Calcul de la pension retraite

Harmonisation des cotisations
Les cotisations retraite devraient être harmonisées pour être identiques entre les salariés du privé, des régimes spéciaux et du secteur public. Cette harmonisation est censée s’appliquer sur une période de 10 à 20 ans après l’entrée en vigueur du système universel.

Le taux de cotisation pour tous les assurés sera fixé à 28,12 % jusqu’à un plafond égal à 3 fois le plafond de la Sécurité Sociale. La cotisation se fera à 2,81 % au-delà de ce plafond.

Le taux de cotisation sera partagé en deux parts :

  • La part employeur, à hauteur de 60 % ;
  • La part salarié, à hauteur de 40 %.

Minimum retraite
Le système universel devrait assurer un minimum retraite pour l’ensemble des assurés ayant eu une carrière professionnelle aux revenus modestes.

Ce minimum retrait devrait être de 1000 € nets à partir de 2022 pour les assurés ayant eu une carrière complète.

Ce montant devrait également être porté à 85 % du SMIC à partir de 2025, et serait normalement indexé sur l’évolution du SMIC.

Actuellement, le minimum retraite est de 81 % pour les salariés et 75 % pour les agriculteurs.

Sécurisation des retraites
Le projet de loi devrait empêcher une baisse dans le temps de la valeur du point.

Les valeurs d’acquisition et de service mentionnées plus haut seront fixée par défaut, et devraient suivre l’évolution annuelle du revenu moyen par tête. Le revenu moyen sera constaté par l’INSEE.

Cela permettrait que les droit à la retraite constitués à différents moments de la carrière de l’assuré ne perdent pas en valeur vis-à-vis de l’évolution des salaires lorsque l’assuré partira en retraite.

Cependant, afin de garantir un équilibre sur la durée du système universel, le Gouvernement aura la possibilité de revoir les règles d’indexation. Cette révision devrait se fonder par défaut sur l’inflation, mais pourraient finalement se fonder sur les revenus.

Droits familiaux
Pour réduire la disparité entre les pensions de retraite des hommes et des femmes, une majoration de points de 5 % est prévue pour chaque enfant, et ce dès le premier.

Les points majorés pourront être partagés entre les deux parents, mais par défaut seront attribués à la mère.

Une majoration supplémentaire de 1 % sera également attribuée pour chaque parent d’au moins 3 enfants.

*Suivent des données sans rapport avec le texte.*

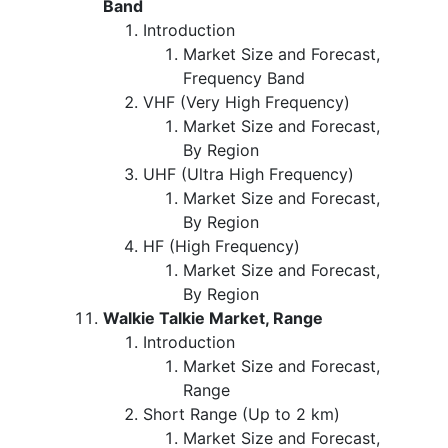
Band
Introduction
Market Size and Forecast,
Frequency Band
VHF (Very High Frequency)
Market Size and Forecast,
By Region
UHF (Ultra High Frequency)
Market Size and Forecast,
By Region
HF (High Frequency)
Market Size and Forecast,
By Region
Walkie Talkie Market, Range
Introduction
Market Size and Forecast,
Range
Short Range (Up to 2 km)
Market Size and Forecast,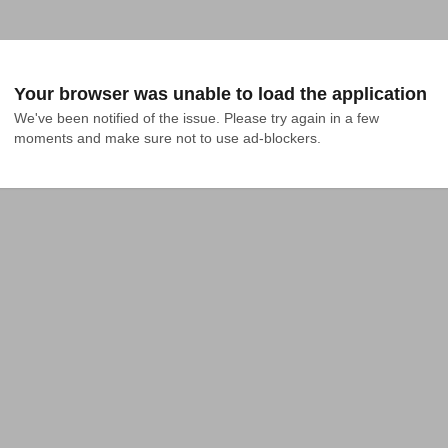
Your browser was unable to load the application
We've been notified of the issue. Please try again in a few 
moments and make sure not to use ad-blockers.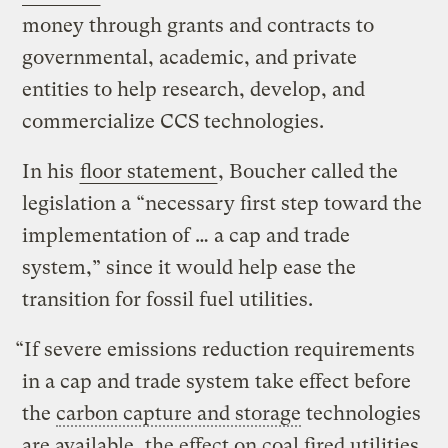
money through grants and contracts to
governmental, academic, and private
entities to help research, develop, and
commercialize CCS technologies.
In his
floor statement
, Boucher called the
legislation a “necessary first step toward the
implementation of … a cap and trade
system,” since it would help ease the
transition for fossil fuel utilities.
“If severe emissions reduction requirements
in a cap and trade system take effect before
the
carbon capture and storage
technologies
are available, the effect on coal fired utilities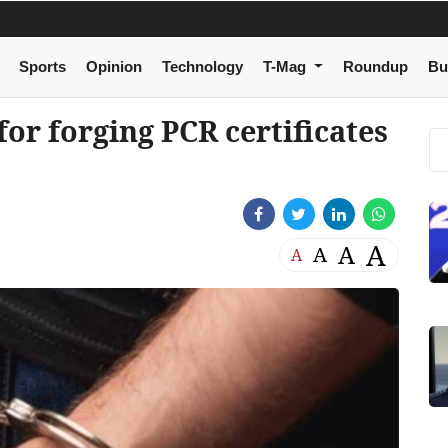
Sports
Opinion
Technology
T-Mag
Roundup
Bu
or forging PCR certificates
A
A
A
A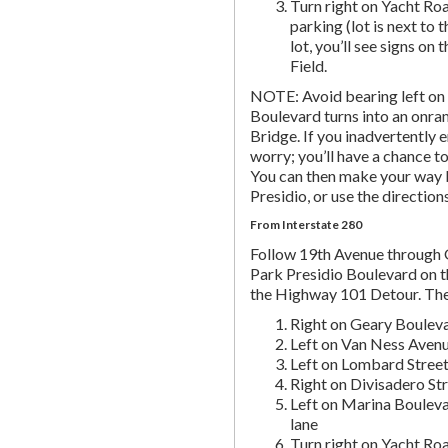
Turn right on Yacht Roa
parking (lot is next to 
lot, you’ll see signs on 
Field.
NOTE: Avoid bearing left on 
Boulevard turns into an onr
Bridge. If you inadvertently 
worry; you’ll have a chance to 
You can then make your way b
Presidio, or use the directio
From Interstate 280
Follow 19th Avenue through
Park Presidio Boulevard on th
the Highway 101 Detour. Th
Right on Geary Boulev
Left on Van Ness Avenue
Left on Lombard Street,
Right on Divisadero St
Left on Marina Bouleva
lane
Turn right on Yacht Roa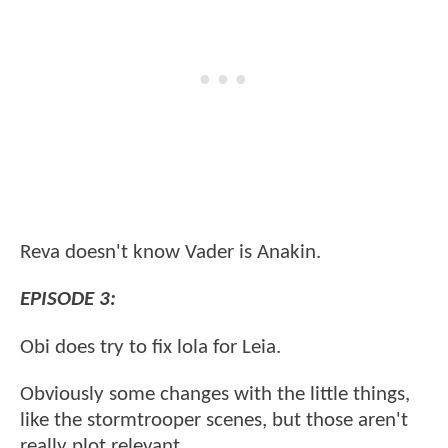
Reva doesn't know Vader is Anakin.
EPISODE 3:
Obi does try to fix lola for Leia.
Obviously some changes with the little things,
like the stormtrooper scenes, but those aren't
really plot relevant.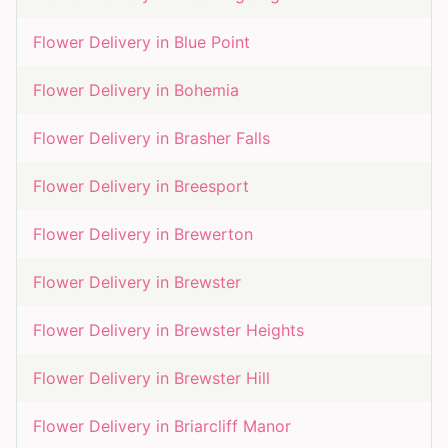
Flower Delivery in
Blue Point
Flower Delivery in
Bohemia
Flower Delivery in
Brasher Falls
Flower Delivery in
Breesport
Flower Delivery in
Brewerton
Flower Delivery in
Brewster
Flower Delivery in
Brewster Heights
Flower Delivery in
Brewster Hill
Flower Delivery in
Briarcliff Manor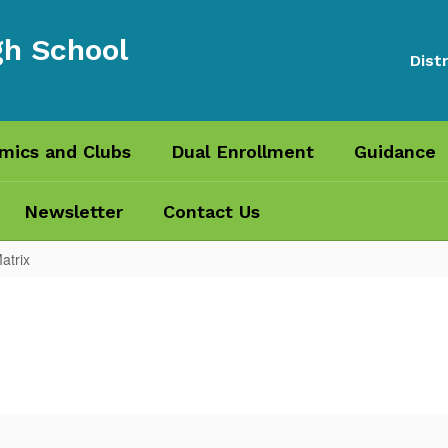
gh School
Distr
mics and Clubs
Dual Enrollment
Guidance
Newsletter
Contact Us
atrix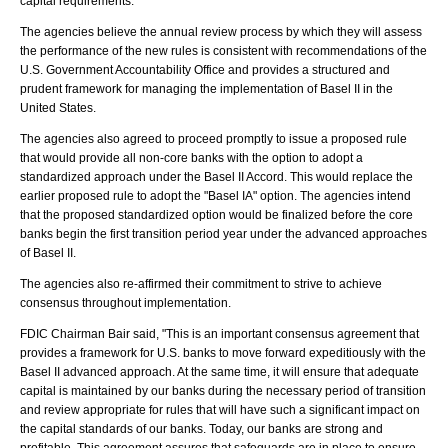
capital requirements.
The agencies believe the annual review process by which they will assess
the performance of the new rules is consistent with recommendations of the
U.S. Government Accountability Office and provides a structured and
prudent framework for managing the implementation of Basel II in the
United States.
The agencies also agreed to proceed promptly to issue a proposed rule
that would provide all non-core banks with the option to adopt a
standardized approach under the Basel II Accord. This would replace the
earlier proposed rule to adopt the "Basel IA" option. The agencies intend
that the proposed standardized option would be finalized before the core
banks begin the first transition period year under the advanced approaches
of Basel II.
The agencies also re-affirmed their commitment to strive to achieve
consensus throughout implementation.
FDIC Chairman Bair said, "This is an important consensus agreement that
provides a framework for U.S. banks to move forward expeditiously with the
Basel II advanced approach. At the same time, it will ensure that adequate
capital is maintained by our banks during the necessary period of transition
and review appropriate for rules that will have such a significant impact on
the capital standards of our banks. Today, our banks are strong and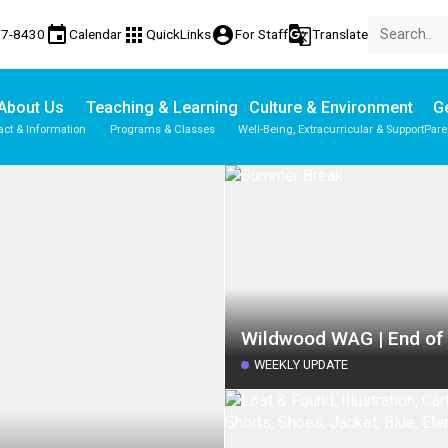
event
apps
account_circle
g_translate
77-8430
Calendar
QuickLinks
For Staff
Translate
About Us
Teaching & Learning
Culture & Environment
Ge
act & Information
Programs & Classes
Well-Being, Extracurricular & Support
Pare
Wildwood WAG | End of
WEEKLY UPDATE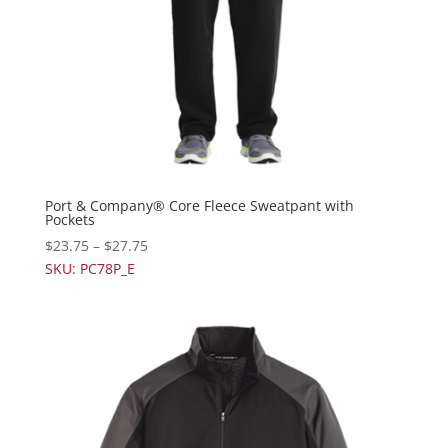
Port & Company® Core Fleece Sweatpant with
Pockets
$
23.75
–
$
27.75
SKU: PC78P_E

Cette majoration de 2 % au total (1 % par parent) pourra être reversée à un seul des deux parents.

En cas de reprise d’activité ?

Un des objectifs du système universel est de renforcer l’attractivité du cumul emploi-retraite.

L’assuré pourrait, en cas de reprise d’activité, et donc de cumul, constituer de nouveaux droits à la retraite sur la base de cette nouvelle activité.

Actuellement, le cumul emploi-retraite permet uniquement à l’assuré d’obtenir des revenus supplémentaires en plus de sa pension retraite, et la reprise d’activité ne lui permet pas d’ouvrir de nouveaux droits.

Lorsque l’assuré aura liquidé sa retraite et continuera de travailler, il acquerra des droits au titre des activités cotisées à partir de l’âge d’équilibre, ou à partir de 62 ans si l’âge d’équilibre de sa profession est inférieur à 62 ans.